L’avocat resta silencieux. Ses yeux fuyaient, cherchant vers le sol un refuge. Lentement, Reverdi lui saisit la main, et dit en douceur :

— Tu ne dois rien regretter. Jamais.

Le Chinois releva les yeux. De grosses larmes coulaient sur ses joues.

— Tu connais cette phrase du Rinzai Roku ? « Si tu rencontres Bouddha, tue-le ; si tu rencontres tes parents, tue-les ; si tu rencontres ton ancêtre, tue ton ancêtre ! Alors seulement tu seras délivré ! » Tu dois tout assumer. Ne jamais connaître la honte, tu comprends ?

Il vit briller une lueur d’espoir dans les pupilles de Jimmy. C’était cela qu’il était venu chercher : la complicité avec le mal.

Jacques laissa passer une minute, dans un silence complet, pour lui permettre de retrouver son souffle, puis il reprit :

— À mon tour maintenant.

Le Chinois remua sur sa chaise. Il paraissait soulagé de ne plus être sur le gril.

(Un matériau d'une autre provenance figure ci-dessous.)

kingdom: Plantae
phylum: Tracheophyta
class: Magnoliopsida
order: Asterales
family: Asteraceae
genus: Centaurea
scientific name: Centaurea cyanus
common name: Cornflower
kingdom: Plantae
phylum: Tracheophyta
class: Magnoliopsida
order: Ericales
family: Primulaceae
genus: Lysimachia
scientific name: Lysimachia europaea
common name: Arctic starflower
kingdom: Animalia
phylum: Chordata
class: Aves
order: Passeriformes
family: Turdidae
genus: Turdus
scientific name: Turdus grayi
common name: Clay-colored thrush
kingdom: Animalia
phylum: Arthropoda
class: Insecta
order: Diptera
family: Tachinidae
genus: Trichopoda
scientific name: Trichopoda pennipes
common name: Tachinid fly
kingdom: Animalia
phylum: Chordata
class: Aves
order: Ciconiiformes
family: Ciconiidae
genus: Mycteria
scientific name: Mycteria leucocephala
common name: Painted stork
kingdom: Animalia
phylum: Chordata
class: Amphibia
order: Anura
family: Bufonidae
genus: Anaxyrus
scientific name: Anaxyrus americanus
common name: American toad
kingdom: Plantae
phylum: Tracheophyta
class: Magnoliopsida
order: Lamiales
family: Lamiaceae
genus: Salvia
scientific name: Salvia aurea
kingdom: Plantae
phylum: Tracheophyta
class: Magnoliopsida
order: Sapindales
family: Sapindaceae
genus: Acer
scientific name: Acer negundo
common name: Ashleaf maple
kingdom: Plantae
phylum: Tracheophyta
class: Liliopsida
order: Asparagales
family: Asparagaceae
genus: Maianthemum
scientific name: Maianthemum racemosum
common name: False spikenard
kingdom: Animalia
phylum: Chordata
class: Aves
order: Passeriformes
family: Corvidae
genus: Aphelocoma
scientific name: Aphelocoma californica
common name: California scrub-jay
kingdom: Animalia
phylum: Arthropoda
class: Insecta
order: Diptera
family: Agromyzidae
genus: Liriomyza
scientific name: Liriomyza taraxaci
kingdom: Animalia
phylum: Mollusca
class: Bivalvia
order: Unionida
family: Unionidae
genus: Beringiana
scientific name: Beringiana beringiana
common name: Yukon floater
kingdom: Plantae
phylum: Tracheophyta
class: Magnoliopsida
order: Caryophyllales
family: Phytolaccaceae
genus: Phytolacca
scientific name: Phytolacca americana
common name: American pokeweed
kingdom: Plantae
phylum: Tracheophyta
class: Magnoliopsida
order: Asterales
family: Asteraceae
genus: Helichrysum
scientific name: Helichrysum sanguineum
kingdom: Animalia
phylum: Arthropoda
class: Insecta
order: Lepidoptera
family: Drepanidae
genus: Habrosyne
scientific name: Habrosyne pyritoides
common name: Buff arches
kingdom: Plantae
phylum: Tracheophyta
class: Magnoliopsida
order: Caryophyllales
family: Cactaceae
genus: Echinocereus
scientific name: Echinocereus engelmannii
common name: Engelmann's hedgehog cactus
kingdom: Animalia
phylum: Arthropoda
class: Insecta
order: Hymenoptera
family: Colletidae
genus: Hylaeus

— Lève-toi et place-toi dans mon dos.

Avec beaucoup d’hésitation, Wong-Fat s’exécuta. Le gardien se redressa ; il observait avec attention la scène. Jimmy lui fit un geste apaisant.

— Regarde ma nuque.

Il sentait l’haleine brève, oppressée, de l’homme derrière lui. Il sentait l’odeur prégnante, visqueuse, de sa transpiration. Par contraste, il savourait sa propre sécheresse. Sa peau n’exsudait pas. Ses cheveux en brosse ne collaient pas. Il appartenait au monde minéral.

— Qu’est-ce que tu vois ?

— Je… une trace.

— Quel genre de trace ?

— Un trait. Une sorte de cicatrice, où les cheveux ne poussent pas.

— Quelle forme a cette cicatrice ?

Silence. Il devinait le Chinois, penché sur sa nuque, choisissant soigneusement ses mots.